Your instructions:
The required output is the lines below from the line containing "X032435Y031743D03*" to the line containing "X028840Y024400D03*", inclusive, retyped exactly. No other lines belong in it.

Dataset Block Start

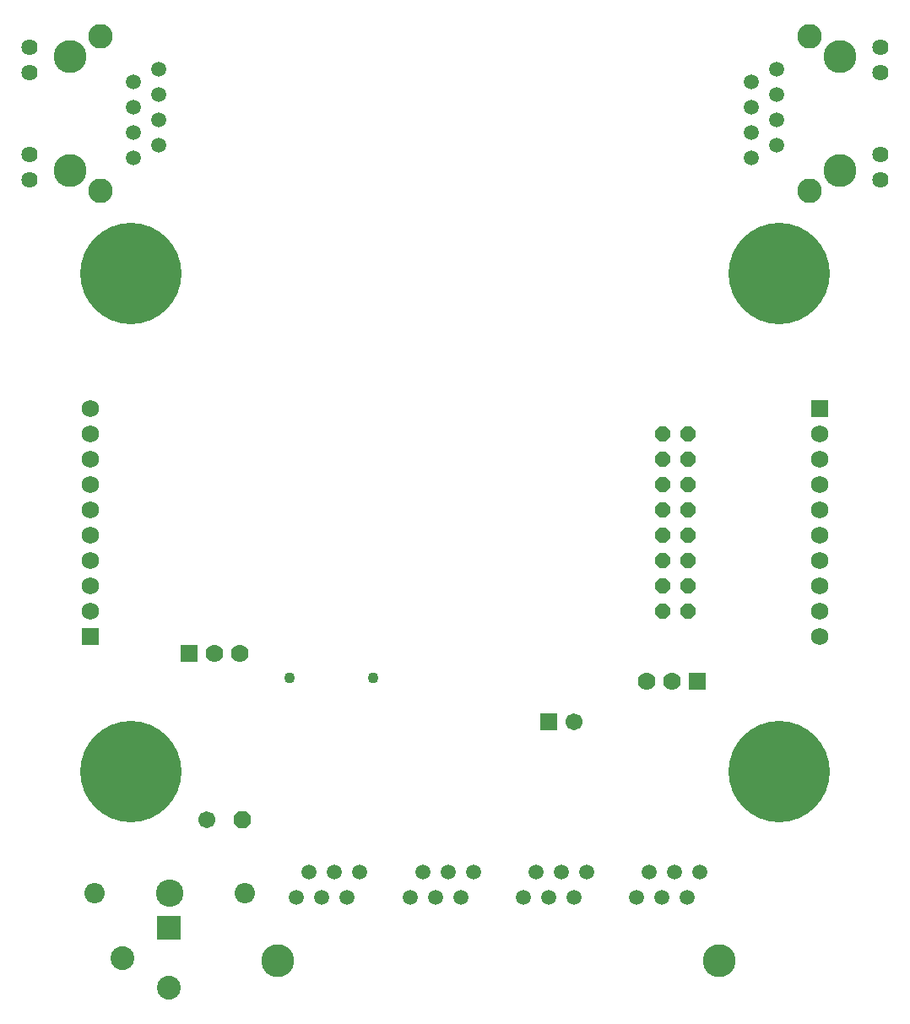
<source format=gbs>
G75*
%MOIN*%
%OFA0B0*%
%FSLAX24Y24*%
%IPPOS*%
%LPD*%
%AMOC8*
5,1,8,0,0,1.08239X$1,22.5*
%
%ADD10C,0.1300*%
%ADD11C,0.0970*%
%ADD12C,0.0640*%
%ADD13C,0.0590*%
%ADD14R,0.0700X0.0700*%
%ADD15C,0.0700*%
%ADD16C,0.0434*%
%ADD17C,0.4000*%
%ADD18R,0.0685X0.0685*%
%ADD19C,0.0685*%
%ADD20R,0.0940X0.0940*%
%ADD21C,0.0940*%
%ADD22OC8,0.0670*%
%ADD23C,0.0670*%
%ADD24OC8,0.0600*%
%ADD25C,0.1080*%
%ADD26C,0.0805*%
%ADD27R,0.0670X0.0670*%
D10*
X012620Y004600D03*
X030060Y004600D03*
X034840Y035800D03*
X034840Y040300D03*
X004440Y040300D03*
X004440Y035800D03*
D11*
X005640Y035000D03*
X005640Y041100D03*
X033640Y041100D03*
X033640Y035000D03*
D12*
X036440Y035440D03*
X036440Y036440D03*
X036440Y039660D03*
X036440Y040660D03*
X002840Y040660D03*
X002840Y039660D03*
X002840Y036440D03*
X002840Y035440D03*
D13*
X006940Y036300D03*
X006940Y037300D03*
X006940Y038300D03*
X006940Y039300D03*
X007940Y038800D03*
X007940Y037800D03*
X007940Y036800D03*
X007940Y039800D03*
X031340Y039300D03*
X031340Y038300D03*
X031340Y037300D03*
X031340Y036300D03*
X032340Y036800D03*
X032340Y037800D03*
X032340Y038800D03*
X032340Y039800D03*
X029310Y008100D03*
X028310Y008100D03*
X027810Y007100D03*
X026810Y007100D03*
X027310Y008100D03*
X028810Y007100D03*
X024830Y008100D03*
X023830Y008100D03*
X023330Y007100D03*
X024330Y007100D03*
X022830Y008100D03*
X022330Y007100D03*
X020350Y008100D03*
X019350Y008100D03*
X018850Y007100D03*
X019850Y007100D03*
X018350Y008100D03*
X017850Y007100D03*
X015870Y008100D03*
X014870Y008100D03*
X014370Y007100D03*
X015370Y007100D03*
X013870Y008100D03*
X013370Y007100D03*
D14*
X009140Y016720D03*
X029200Y015640D03*
D15*
X028200Y015640D03*
X027200Y015640D03*
X011140Y016720D03*
X010140Y016720D03*
D16*
X013094Y015748D03*
X016386Y015748D03*
D17*
X006845Y012057D03*
X006845Y031743D03*
X032435Y031743D03*
X032435Y012057D03*
D18*
X034040Y026400D03*
X005240Y017400D03*
D19*
X005240Y018400D03*
X005240Y019400D03*
X005240Y020400D03*
X005240Y021400D03*
X005240Y022400D03*
X005240Y023400D03*
X005240Y024400D03*
X005240Y025400D03*
X005240Y026400D03*
X034040Y025400D03*
X034040Y024400D03*
X034040Y023400D03*
X034040Y022400D03*
X034040Y021400D03*
X034040Y020400D03*
X034040Y019400D03*
X034040Y018400D03*
X034040Y017400D03*
D20*
X008340Y005890D03*
D21*
X006490Y004710D03*
X008340Y003530D03*
D22*
X011240Y010160D03*
D23*
X009840Y010160D03*
X024340Y014040D03*
D24*
X027840Y018400D03*
X027840Y019400D03*
X027840Y020400D03*
X027840Y021400D03*
X027840Y022400D03*
X028840Y022400D03*
X028840Y021400D03*
X028840Y020400D03*
X028840Y019400D03*
X028840Y018400D03*
X028840Y023400D03*
X028840Y024400D03*
X028840Y025400D03*
X027840Y025400D03*
X027840Y024400D03*
X027840Y023400D03*
D25*
X008360Y007260D03*
D26*
X005390Y007260D03*
X011330Y007260D03*
D27*
X023340Y014040D03*
M02*

</source>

Dataset Block End

Reply to the exercise:
X032435Y031743D03*
X032435Y012057D03*
D18*
X034040Y026400D03*
X005240Y017400D03*
D19*
X005240Y018400D03*
X005240Y019400D03*
X005240Y020400D03*
X005240Y021400D03*
X005240Y022400D03*
X005240Y023400D03*
X005240Y024400D03*
X005240Y025400D03*
X005240Y026400D03*
X034040Y025400D03*
X034040Y024400D03*
X034040Y023400D03*
X034040Y022400D03*
X034040Y021400D03*
X034040Y020400D03*
X034040Y019400D03*
X034040Y018400D03*
X034040Y017400D03*
D20*
X008340Y005890D03*
D21*
X006490Y004710D03*
X008340Y003530D03*
D22*
X011240Y010160D03*
D23*
X009840Y010160D03*
X024340Y014040D03*
D24*
X027840Y018400D03*
X027840Y019400D03*
X027840Y020400D03*
X027840Y021400D03*
X027840Y022400D03*
X028840Y022400D03*
X028840Y021400D03*
X028840Y020400D03*
X028840Y019400D03*
X028840Y018400D03*
X028840Y023400D03*
X028840Y024400D03*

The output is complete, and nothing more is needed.